**JOB ITEM**: Return all of the entries word for word, but omit the pictures they contain.

**INPUT**:
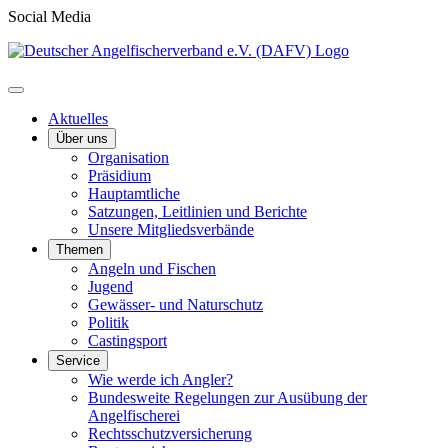
Social Media
Aktuelles
Über uns
Organisation
Präsidium
Hauptamtliche
Satzungen, Leitlinien und Berichte
Unsere Mitgliedsverbände
Themen
Angeln und Fischen
Jugend
Gewässer- und Naturschutz
Politik
Castingsport
Service
Wie werde ich Angler?
Bundesweite Regelungen zur Ausübung der
Angelfischerei
Rechtsschutzversicherung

**PROBLEM SOLUTION**:
Social Media
Aktuelles
Über uns
Organisation
Präsidium
Hauptamtliche
Satzungen, Leitlinien und Berichte
Unsere Mitgliedsverbände
Themen
Angeln und Fischen
Jugend
Gewässer- und Naturschutz
Politik
Castingsport
Service
Wie werde ich Angler?
Bundesweite Regelungen zur Ausübung der
Angelfischerei
Rechtsschutzversicherung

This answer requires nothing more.